Income tax is a pay-as-you-earn affair — the minute you get paid, the IRS wants its cut. That’s why the W-4 exists: It’s a form that instructs your employer how much tax to withhold from each paycheck. Your employer remits that amount to the IRS on your behalf, and at the end of the year, your employer will send you a W-2 showing (among other things) how much it withheld for you that year.

A W-4 is a form that you are required to fill out when joining a new company. It tells your employer how much to withhold from your paycheck. IRS Form W-2, formally called the “Wage and Tax Statement,” details how much an employer paid you and how much withholding tax was deducted from your pay during the tax year. Employers must send employees a W-2 by the end of January each year.

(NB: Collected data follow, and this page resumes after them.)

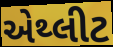
એથ્લીટ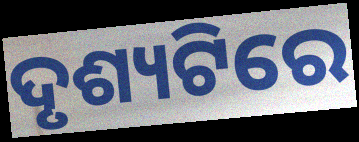
ଦୃଶ୍ୟଟିରେ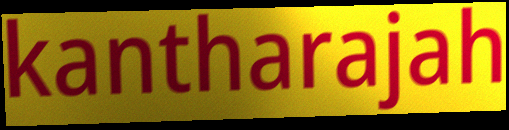
kantharajah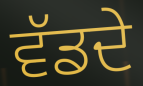
ਵੱਡਦੇ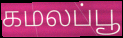
கமலப்பூ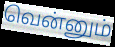
வென்னும்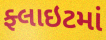
ફ્લાઇટમાં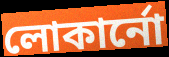
লোকার্নো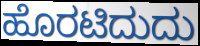
ಹೊರಟಿದುದು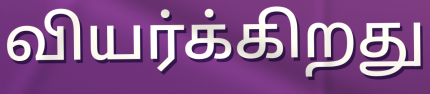
வியர்க்கிறதுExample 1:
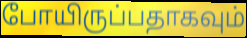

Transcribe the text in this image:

போயிருப்பதாகவும்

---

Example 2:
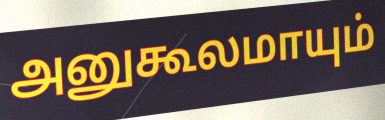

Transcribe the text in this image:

அனுகூலமாயும்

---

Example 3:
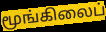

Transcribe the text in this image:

மூங்கிலைப்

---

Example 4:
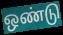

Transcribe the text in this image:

ஒண்டு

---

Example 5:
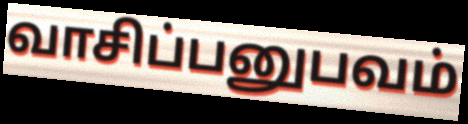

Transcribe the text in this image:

வாசிப்பனுபவம்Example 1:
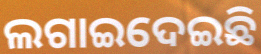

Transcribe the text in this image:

ଲଗାଇଦେଇଛି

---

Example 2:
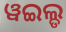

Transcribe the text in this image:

ୱଇଲ୍ଡ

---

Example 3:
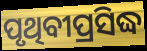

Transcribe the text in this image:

ପୃଥିବୀପ୍ରସିଦ୍ଧ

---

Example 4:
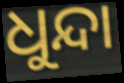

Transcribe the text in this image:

Freelancers or contract workers typically get a 1099 from their clients, not W-2s.

Key term


Form W-4

IRS Form W-4 is a tax document that employees submit to their employer upon being hired. The information on the W-4 helps employers to calculate payroll taxes and other tax withholding on paychecks, and it plays a central role in determining a person’s tax liability. A W-4 can be adjusted and reviewed as needed throughout the year.

Tax withholding

Tax withholding is an umbrella term used to describe the various taxes that are taken out of an employee's paycheck. How much federal and state tax an employer withholds largely depends on earnings and how the Form W-4 is filled out. If too little is withheld, this could result in a tax bill. If too much is withheld, this could result in a tax refund.

Tax dependent

A tax dependent is a qualifying child or relative whose specific relationship to the taxpayer allows them to be claimed on that person's tax return. The IRS has several rules that can help taxpayers determine whether someone is a dependent. Having dependents can make taxpayers eligible for certain tax credits and deductions.

Tax-filing status

The IRS recognizes five different types of tax-filing statuses that people can use to fill out their tax forms and file their tax returns: single, head of household, qualified widow/er, married filing jointly, and married filing separately. Choosing the right status is important because it can have an impact on tax liability, which credits and deductions can be used, and other tax considerations.

Tax credit

A tax credit is a type of tax benefit that allows those who qualify for it to lower their tax bill by the value of the tax credit. Eligibility for tax credits can depend on income, tax-filing status, and other qualifications. Credits can be refundable, nonrefundable or partially refundable.

Tax deduction

A tax deduction is another type of tax benefit that allows those who qualify to reduce their taxable income by the deduction amount, thereby lowering their taxable income. Tax deductions exist for various types of situations, such as mortgage interest, unreimbursed medical expenses and charitable contributions.

Standard deduction

The standard deduction is a flat reduction in adjusted gross income that many taxpayers qualify for. The exact amount is determined by someone’s tax-filing status, and certain people, such as those 65 or older, get a higher standard deduction. The standard deduction amounts are adjusted each year to keep up with the pace of inflation.

Itemized deductions

Taxpayers can generally choose to take either the standard deduction or to itemize on their taxes. Those who itemize do so because the value of their individual deductions exceeds the benefit of their allotted standard deduction.